VisualJoyce / ChengyuBERT

[COLING 2020] BERT-based Models for Chengyu
MIT License
17 stars 3 forks source link

About modeling. #13

Closed WinniyGD closed 3 years ago

WinniyGD commented 3 years ago

Sry, I have one more question about the codes.

What's the difference or purpose among the following model classes:

@register_model('chengyubert-2stage-stage2-mask') @register_model('chengyubert-2stage-stage2-cls') @register_model('chengyubert-2stage-stage2-window') @register_model('chengyubert-2stage-stage2-mask-window')

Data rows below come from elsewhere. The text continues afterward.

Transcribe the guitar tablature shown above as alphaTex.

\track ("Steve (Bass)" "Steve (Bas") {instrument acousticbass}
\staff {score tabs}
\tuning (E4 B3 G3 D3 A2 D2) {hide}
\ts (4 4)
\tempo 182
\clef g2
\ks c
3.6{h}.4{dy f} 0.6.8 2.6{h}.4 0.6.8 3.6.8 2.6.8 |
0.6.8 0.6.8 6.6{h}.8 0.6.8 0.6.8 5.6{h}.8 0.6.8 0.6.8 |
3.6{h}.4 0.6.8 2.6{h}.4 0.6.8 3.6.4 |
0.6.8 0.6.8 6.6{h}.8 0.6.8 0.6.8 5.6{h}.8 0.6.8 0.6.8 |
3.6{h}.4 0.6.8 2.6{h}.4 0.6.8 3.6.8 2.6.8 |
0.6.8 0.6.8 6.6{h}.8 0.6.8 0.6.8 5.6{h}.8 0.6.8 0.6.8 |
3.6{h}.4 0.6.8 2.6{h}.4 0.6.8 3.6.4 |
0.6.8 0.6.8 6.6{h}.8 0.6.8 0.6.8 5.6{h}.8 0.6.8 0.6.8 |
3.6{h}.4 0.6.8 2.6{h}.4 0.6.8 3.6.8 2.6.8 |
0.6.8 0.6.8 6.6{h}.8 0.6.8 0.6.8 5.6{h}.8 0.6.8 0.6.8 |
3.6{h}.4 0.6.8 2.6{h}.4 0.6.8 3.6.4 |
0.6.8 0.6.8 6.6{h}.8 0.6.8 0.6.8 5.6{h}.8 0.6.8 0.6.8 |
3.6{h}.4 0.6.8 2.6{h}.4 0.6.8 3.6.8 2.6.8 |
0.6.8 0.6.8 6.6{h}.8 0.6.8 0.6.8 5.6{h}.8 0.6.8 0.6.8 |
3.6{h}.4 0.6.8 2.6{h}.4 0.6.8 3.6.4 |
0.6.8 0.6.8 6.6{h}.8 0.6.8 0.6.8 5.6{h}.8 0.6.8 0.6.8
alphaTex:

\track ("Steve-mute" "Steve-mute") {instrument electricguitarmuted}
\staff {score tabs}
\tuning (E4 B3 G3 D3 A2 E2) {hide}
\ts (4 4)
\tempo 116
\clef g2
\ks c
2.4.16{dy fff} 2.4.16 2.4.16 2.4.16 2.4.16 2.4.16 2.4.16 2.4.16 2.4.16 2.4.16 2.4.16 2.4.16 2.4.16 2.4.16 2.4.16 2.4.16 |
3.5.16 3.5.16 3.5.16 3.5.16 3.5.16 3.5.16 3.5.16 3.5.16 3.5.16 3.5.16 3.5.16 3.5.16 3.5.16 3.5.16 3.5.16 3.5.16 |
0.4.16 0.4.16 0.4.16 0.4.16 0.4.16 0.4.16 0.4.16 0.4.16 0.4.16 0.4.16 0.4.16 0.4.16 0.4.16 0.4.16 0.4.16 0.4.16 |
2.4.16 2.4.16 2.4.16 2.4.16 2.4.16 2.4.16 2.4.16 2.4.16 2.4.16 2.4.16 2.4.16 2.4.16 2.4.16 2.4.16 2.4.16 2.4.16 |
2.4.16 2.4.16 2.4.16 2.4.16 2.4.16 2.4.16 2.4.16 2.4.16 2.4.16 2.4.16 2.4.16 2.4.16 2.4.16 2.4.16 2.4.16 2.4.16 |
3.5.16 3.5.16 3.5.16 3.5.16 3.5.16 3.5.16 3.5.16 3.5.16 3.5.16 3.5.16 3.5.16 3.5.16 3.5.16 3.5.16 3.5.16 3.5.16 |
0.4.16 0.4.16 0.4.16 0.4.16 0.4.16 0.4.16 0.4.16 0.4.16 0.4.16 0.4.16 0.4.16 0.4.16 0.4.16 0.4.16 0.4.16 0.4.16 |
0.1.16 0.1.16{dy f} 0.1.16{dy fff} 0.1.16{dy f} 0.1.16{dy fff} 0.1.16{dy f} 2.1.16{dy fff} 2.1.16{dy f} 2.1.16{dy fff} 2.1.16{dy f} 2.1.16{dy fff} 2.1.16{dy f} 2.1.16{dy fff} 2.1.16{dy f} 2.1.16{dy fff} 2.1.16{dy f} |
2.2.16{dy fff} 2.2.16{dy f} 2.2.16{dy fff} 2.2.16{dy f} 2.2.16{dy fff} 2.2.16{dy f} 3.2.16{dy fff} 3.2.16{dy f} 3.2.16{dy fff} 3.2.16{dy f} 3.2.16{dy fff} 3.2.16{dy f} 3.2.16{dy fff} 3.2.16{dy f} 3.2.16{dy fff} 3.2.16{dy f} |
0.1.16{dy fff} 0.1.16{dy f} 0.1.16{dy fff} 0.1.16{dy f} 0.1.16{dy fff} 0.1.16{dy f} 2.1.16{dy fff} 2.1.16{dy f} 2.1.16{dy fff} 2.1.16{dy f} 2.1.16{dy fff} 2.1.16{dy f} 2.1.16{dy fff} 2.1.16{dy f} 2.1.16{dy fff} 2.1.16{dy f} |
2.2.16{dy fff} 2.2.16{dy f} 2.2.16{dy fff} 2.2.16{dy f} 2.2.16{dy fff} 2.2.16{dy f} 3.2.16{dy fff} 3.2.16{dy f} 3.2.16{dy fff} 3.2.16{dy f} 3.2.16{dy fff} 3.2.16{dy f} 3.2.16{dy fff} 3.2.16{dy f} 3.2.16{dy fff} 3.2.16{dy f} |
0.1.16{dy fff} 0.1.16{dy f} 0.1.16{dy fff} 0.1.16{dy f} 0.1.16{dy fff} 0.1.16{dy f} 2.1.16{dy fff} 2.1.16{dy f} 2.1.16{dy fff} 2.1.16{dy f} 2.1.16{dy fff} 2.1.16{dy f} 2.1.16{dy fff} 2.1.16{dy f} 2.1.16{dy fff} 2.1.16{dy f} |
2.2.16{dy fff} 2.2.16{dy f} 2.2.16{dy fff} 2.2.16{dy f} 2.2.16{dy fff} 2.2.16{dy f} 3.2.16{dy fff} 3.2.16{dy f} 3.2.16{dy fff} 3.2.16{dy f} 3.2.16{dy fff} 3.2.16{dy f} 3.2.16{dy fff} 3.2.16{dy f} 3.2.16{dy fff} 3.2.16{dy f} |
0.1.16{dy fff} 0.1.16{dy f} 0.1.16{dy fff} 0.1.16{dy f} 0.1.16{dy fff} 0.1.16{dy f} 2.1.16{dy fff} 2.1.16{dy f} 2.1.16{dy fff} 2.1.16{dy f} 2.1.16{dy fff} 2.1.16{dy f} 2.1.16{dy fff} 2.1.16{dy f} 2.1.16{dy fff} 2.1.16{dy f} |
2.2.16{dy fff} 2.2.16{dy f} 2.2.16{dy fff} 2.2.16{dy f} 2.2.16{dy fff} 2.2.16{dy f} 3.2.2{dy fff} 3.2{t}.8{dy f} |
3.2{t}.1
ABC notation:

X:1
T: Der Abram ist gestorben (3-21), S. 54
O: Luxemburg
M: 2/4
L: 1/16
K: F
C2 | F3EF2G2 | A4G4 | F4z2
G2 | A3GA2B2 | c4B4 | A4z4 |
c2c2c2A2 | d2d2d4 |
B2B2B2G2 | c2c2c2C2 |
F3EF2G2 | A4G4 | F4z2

VisualJoyce commented 3 years ago

These were for ablation studies. But I find some of them are not significant enough.

WinniyGD commented 3 years ago

OK, could you share the 33237 vocabulary and it's dataset ?

VisualJoyce commented 3 years ago

You can download the idioms_pretrain.json.

WinniyGD commented 3 years ago

Thx ! It was really helpful. 👍

WinniyGD commented 3 years ago

Sry, I wanna know the relation between embedding index and idioms id. image image It means the 0-3847(index) embedding is ChID idioms embedding ? The file 'idioms_pretrain.json' does not show the idiom id. How to get the one-to-one correspondence?

VisualJoyce commented 3 years ago

It's constructed via:

https://github.com/VisualJoyce/ChengyuBERT/blob/2d19da89949c6cc9165e18d5a33ac29dbceae921/chengyubert/data/__init__.py#L115-L143

WinniyGD commented 3 years ago

Oh!Amazing!Thank for your patience!